While at high school, Mohandas came into contact with students of other castes and faiths, including several Parsis and Muslims. A Muslim friend of his elder brother Karsandas, named Sheikh Mehtab, befriended Mohandas and encouraged the strictly vegetarian boy to try eating meat to improve his stamina. He also took Mohandas to a brothel one day, though Mohandas "was struck blind and dumb in this den of vice," rebuffed the prostitutes' advances and was promptly sent out of the brothel. As experimenting with meat-eating and carnal pleasures only brought Mohandas mental anguish, he abandoned both and the company of Mehtab, though they would maintain their association for many years afterwards.
In May 1883, the 13-year-old Mohandas was married to 14-year-old Kasturbai Makhanji Kapadia (her first name was usually shortened to "Kasturba", and affectionately to "Ba") in an arranged child marriage, according to the custom of the region at that time.〔 In the process, he lost a year at school.〔Gandhi (1940). (Chapter "At the High School" ).〕 Recalling the day of their marriage, he once said, "As we didn't know much about marriage, for us it meant only wearing new clothes, eating sweets and playing with relatives." However, as was prevailing tradition, the adolescent bride was to spend much time at her parents' house, and away from her husband.〔Gandhi (1940). (Chapter "Playing the Husband" ).〕 Writing many years later, Mohandas described with regret the lustful feelings he felt for his young bride, "even at school I used to think of her, and the thought of nightfall and our subsequent meeting was ever haunting me."

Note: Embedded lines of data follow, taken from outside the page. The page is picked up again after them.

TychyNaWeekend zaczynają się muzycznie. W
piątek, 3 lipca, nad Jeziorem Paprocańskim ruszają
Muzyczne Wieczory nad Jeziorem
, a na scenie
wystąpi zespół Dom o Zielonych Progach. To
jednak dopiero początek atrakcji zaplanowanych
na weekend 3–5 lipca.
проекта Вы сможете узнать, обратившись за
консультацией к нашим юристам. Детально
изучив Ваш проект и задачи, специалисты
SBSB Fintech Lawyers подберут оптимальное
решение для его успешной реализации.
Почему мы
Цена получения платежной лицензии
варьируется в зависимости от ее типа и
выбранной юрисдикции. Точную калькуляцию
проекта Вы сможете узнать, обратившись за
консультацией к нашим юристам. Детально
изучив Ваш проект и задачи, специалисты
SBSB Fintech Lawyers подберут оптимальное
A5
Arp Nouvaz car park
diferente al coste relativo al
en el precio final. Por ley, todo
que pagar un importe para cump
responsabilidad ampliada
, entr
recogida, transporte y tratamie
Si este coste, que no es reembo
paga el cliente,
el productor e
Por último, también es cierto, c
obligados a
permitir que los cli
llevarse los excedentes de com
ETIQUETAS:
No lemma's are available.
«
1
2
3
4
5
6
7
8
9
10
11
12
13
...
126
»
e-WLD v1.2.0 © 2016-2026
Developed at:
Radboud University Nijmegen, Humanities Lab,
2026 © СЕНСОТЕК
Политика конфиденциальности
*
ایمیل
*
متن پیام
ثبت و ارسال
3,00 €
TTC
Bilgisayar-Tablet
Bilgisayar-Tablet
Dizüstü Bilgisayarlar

In late 1885, Karamchand died, on a night when Mohandas had just left his father to sleep with his wife, despite the fact she was pregnant. The couple's first child was born shortly after, but survived only a few days. The double tragedy haunted Mohandas throughout his life, "the shame, to which I have referred in a foregoing chapter, was this of my carnal desire even at the critical hour of my father's death, which demanded wakeful service. It is a blot I have never been able to efface or forget...I was weighed and found unpardonably wanting because my mind was at the same moment in the grip of lust.〔〔Gandhi (1940). (Chapter "My Father's Death and My Double Shame" ).〕 Mohandas and Kasturba had four more children, all sons: Harilal, born in 1888; Manilal, born in 1892; Ramdas, born in 1897; and Devdas, born in 1900.〔
In November 1887, he sat the regional matriculation exams in Ahmedabad, writing exams in arithmetic, history, geography, natural science, English and Gujarati. He passed with an overall average of 40 percent, ranking 404th of 823 successful matriculates. In January 1888, he enrolled at Samaldas College in Bhavnagar State, then the sole degree-granting institution of higher education in the region. During his first and only term there, he suffered from headaches and strong feelings of homesickness, did very poorly in his exams in April and withdrew from the college at the end of the term, returning to Porbandar.